Even though we rank well for our market across the gamut of terms, we are constantly looking at our site and what might be outdated or underperforming. These are things such as meta-tags, schema organization, internal linking, narrowing focus of pages, etc.
It’s quite possible that much of the current organic-search strategy will change as a result of this update, particularly if every ad slot will now enjoy the ability to use site links.
That new fourth slot means more search page real estate is taken up before organic results even appear. If you are being aggressively bid against by enough competitors to fill positions one through four, that might mean that consumers will have to scroll even farther to reach your organic result.
These ad results already take up the top fold for most mobile phones, and that psychology will now play a part in desktop searches, too.
4. Learn about RSLA and customer match
As fighting for the top spots gets more and more expensive, it’s going to matter a lot more that you can do it efficiently. Remarketing Search for List Ads (RLSA) and Customer Match are two Google AdWords tools that can make your marketing more effective. So if you haven’t started using them, you should move toward testing and adopting them now.

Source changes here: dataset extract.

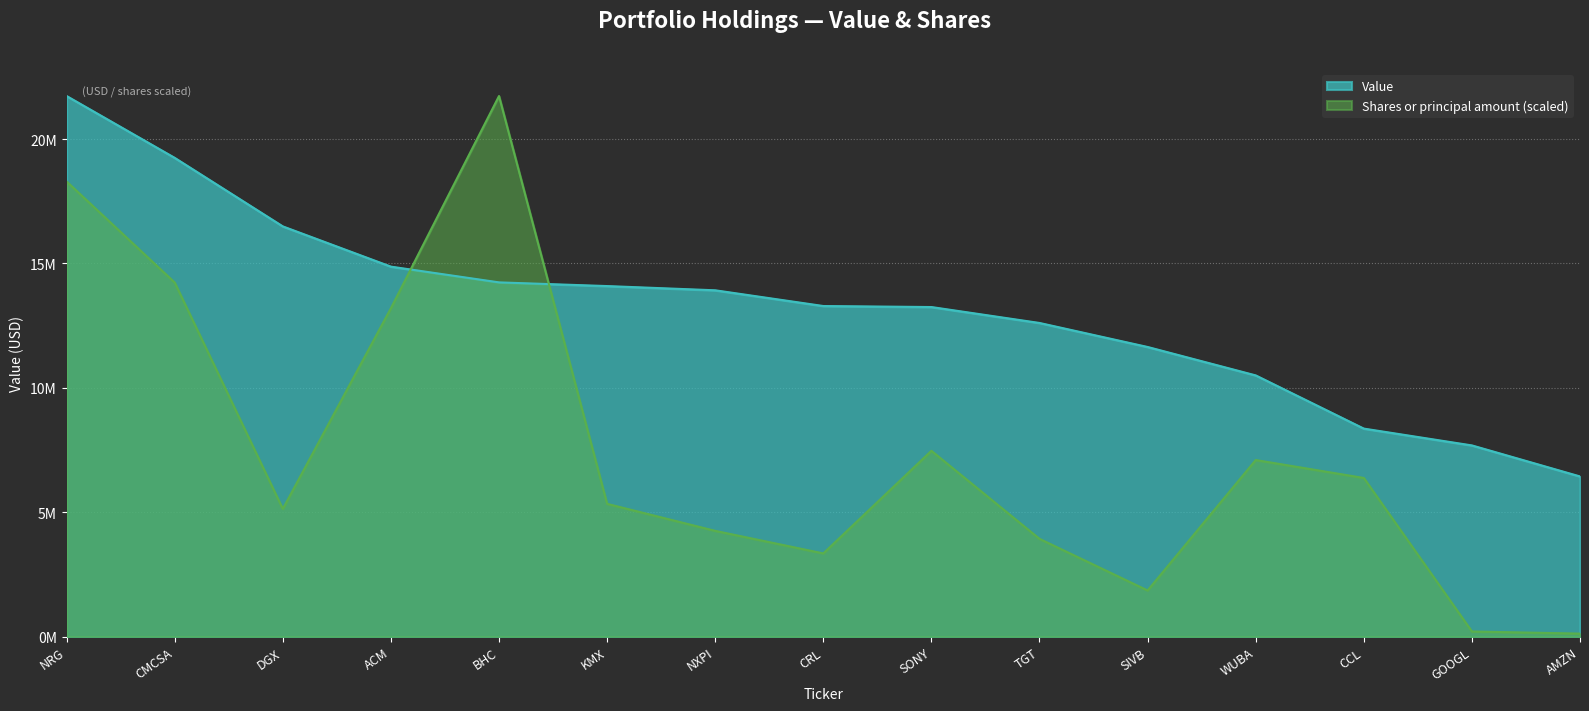

What is the sum of all Value values?

198362000.0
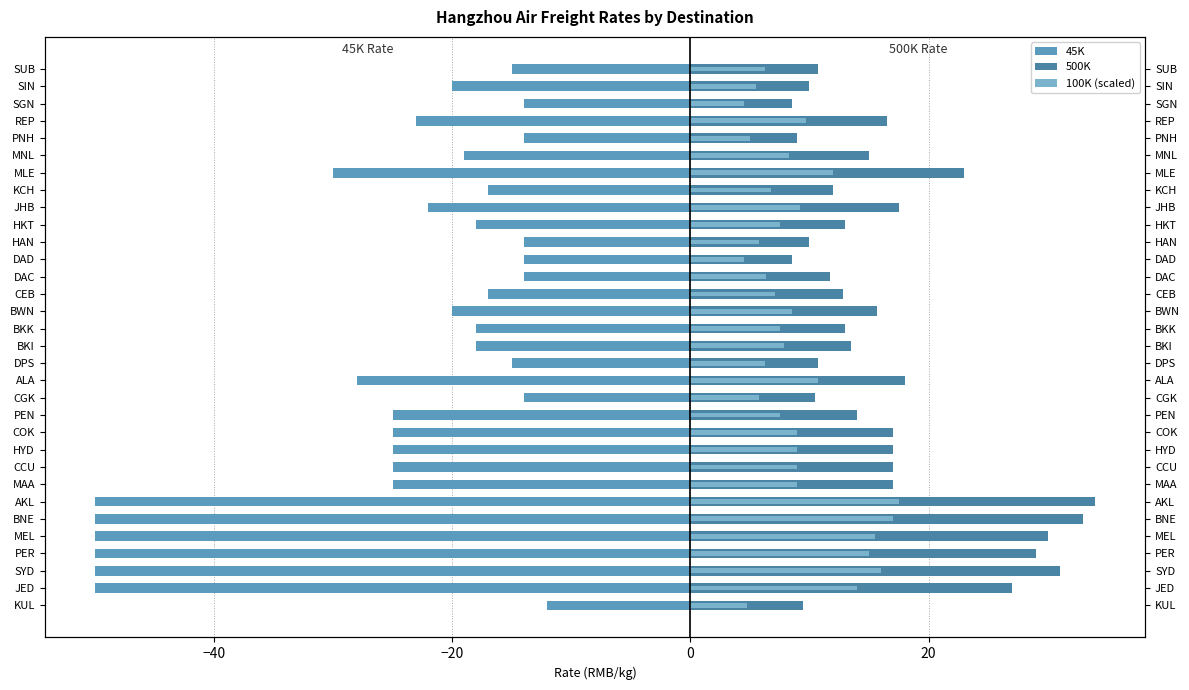

Which series changed the most between 15 and 19?

45K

RLSA is a feature that allows you to focus your ads and direct them to people who have already visited your website. These adjusted ads appear only to those who are being remarketed, and you can use your better understanding of these customers to target them more cost effectively.
To even further refine your ads, consider training your team on the Customer Match feature. Customer Match is even more exact than RSLA because it allows you to build ads tailored toward your email list.
By focusing in on key customers, depending on the terms and how you are structuring your funnel, you might be willing to bid much more aggressively for customers already familiar with you and your brand.
Although this might seem like doom and gloom, it’s not necessarily all bad. First, though I think cost-per-click will increase for at least spots two through four, and CTR is going to get a bump for everybody. With approximately seven fewer links for consumers to click, every entry should see some bump, and that’s a good thing.
If you’ve ever had somebody teach you how to shoot, you’ve likely heard the expression, “Aim small, miss small.” I think this maxim is applicable here.
More than ever, your strategy with PPC should have a solid foundation — focused small, concentrating on hyper-local terms around your key markets. If you haven’t already been doing that to maximize your ROI, it’s becoming more and more essential.
Long-tail search phrases are going to have lower search volume, but you’re going to find much less competition, and the result is lower cost and greater ROI.